Among some of the specifics relating to these potential developments in 2024-2025 are:
- PBM annual disclosures to plan sponsors regarding rebates and fees,
- Introducing a broad commercial market ban on PBM’s spread pricing; which is when a PBM charges a plan sponsor more than the amount reimbursed to the drug dispensing pharmacy, and
- Requiring a study of how vertical integration in the pharmacy sector affects Medicare drug costs and spending.
To remain abreast of potential developments affecting health plan compliance, plan sponsors should start planning ahead and stay informed regarding issues surrounding new and emerging drugs, as well as drug alternatives.

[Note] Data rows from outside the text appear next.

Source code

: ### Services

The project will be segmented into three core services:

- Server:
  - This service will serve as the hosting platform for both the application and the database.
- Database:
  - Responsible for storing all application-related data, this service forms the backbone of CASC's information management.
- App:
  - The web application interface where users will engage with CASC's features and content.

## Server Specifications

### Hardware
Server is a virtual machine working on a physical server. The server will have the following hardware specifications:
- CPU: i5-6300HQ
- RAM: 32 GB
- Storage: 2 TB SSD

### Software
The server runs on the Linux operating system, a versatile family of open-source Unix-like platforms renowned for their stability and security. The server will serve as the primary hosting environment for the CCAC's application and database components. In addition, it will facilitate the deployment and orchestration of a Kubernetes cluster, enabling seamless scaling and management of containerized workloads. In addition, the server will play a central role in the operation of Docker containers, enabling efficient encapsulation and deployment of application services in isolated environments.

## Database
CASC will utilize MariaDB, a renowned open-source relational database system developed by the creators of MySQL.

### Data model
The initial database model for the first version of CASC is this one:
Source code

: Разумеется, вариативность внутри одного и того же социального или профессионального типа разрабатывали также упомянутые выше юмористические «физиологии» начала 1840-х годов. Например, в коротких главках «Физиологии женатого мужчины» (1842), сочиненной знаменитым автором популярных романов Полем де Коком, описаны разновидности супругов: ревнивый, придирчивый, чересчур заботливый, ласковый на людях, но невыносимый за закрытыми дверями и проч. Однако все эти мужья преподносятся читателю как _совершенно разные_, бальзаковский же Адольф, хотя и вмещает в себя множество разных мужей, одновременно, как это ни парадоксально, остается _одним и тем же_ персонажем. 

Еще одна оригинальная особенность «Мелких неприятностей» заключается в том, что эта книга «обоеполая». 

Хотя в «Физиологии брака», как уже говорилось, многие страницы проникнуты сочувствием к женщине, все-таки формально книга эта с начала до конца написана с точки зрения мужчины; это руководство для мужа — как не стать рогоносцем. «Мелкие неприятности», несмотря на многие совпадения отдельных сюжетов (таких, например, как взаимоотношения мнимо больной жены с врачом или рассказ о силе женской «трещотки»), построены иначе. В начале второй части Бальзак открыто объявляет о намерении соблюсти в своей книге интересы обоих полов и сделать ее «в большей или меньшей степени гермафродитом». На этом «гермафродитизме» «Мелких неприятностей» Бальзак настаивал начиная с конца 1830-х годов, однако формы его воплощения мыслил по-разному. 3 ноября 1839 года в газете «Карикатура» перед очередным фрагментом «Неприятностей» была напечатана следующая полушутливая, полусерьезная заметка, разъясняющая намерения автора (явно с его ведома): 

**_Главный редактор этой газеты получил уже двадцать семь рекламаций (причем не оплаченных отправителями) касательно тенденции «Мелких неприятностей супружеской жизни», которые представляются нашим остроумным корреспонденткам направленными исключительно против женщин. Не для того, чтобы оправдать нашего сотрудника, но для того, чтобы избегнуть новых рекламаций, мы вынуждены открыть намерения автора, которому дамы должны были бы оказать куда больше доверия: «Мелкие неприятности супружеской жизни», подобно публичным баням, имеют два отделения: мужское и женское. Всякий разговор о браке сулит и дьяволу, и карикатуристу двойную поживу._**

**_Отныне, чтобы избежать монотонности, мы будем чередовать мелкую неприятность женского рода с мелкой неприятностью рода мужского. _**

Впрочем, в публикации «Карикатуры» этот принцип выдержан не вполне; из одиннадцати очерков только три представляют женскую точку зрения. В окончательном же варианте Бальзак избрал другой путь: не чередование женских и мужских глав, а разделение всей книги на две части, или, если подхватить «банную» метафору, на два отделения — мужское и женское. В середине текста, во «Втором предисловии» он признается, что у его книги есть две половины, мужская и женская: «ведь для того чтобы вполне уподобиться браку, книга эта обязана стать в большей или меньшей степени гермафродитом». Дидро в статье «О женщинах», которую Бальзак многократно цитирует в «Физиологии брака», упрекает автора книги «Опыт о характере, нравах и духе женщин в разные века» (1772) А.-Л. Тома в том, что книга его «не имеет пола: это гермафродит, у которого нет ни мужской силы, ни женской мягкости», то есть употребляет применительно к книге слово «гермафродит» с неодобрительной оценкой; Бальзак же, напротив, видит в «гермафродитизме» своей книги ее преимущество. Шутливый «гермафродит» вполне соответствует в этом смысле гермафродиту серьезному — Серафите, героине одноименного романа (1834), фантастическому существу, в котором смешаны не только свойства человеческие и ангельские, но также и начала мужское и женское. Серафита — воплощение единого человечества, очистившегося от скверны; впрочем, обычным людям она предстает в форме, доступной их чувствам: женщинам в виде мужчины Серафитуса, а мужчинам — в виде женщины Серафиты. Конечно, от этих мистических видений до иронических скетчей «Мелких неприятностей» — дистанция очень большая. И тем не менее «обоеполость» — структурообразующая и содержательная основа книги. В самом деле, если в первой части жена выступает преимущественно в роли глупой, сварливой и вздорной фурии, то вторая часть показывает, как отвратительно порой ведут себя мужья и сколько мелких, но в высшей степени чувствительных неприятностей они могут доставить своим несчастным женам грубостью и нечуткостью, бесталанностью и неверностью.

Other areas which demand the ongoing attention of health plan sponsors are those pertaining to group health plan transparency. Mercer advises plan sponsors to prepare to offer the self-service cost-comparison tool, making data available, confirming that machine-readable files are updated monthly, and that accurate, complete files are maintained.
Other planning measures recommended are to verify that plans subject to the MHPAEA (Mental Health Parity and Addiction Equity Act) comply with the legislation; have a written compliance analysis of nonquantitative treatment limitations and verify the plan’s comparative analysis conforms with agency guidelines. Additionally, health plan sponsors should be mindful of:
- ERISA fiduciary issues to ensure that their plan’s fiduciaries are in compliance,
- Assessing cybersecurity measures to protect plan member’s privacy and personal data while taking steps to mitigate any system vulnerabilities,
- Verifying that emergency medical services are covered to the extent required and that related claims are properly managed,
- Making certain that plan administrators are complying with cost-sharing,
- Adherence to the external review requirements of the No Surprises Act.
These are just some of the areas requiring health plan sponsors’ attention. In addition to your third party administrator or benefits consultant, additional information on this topic can be found both on the U.S. Congress website, state websites and industry publications focused on employee benefits.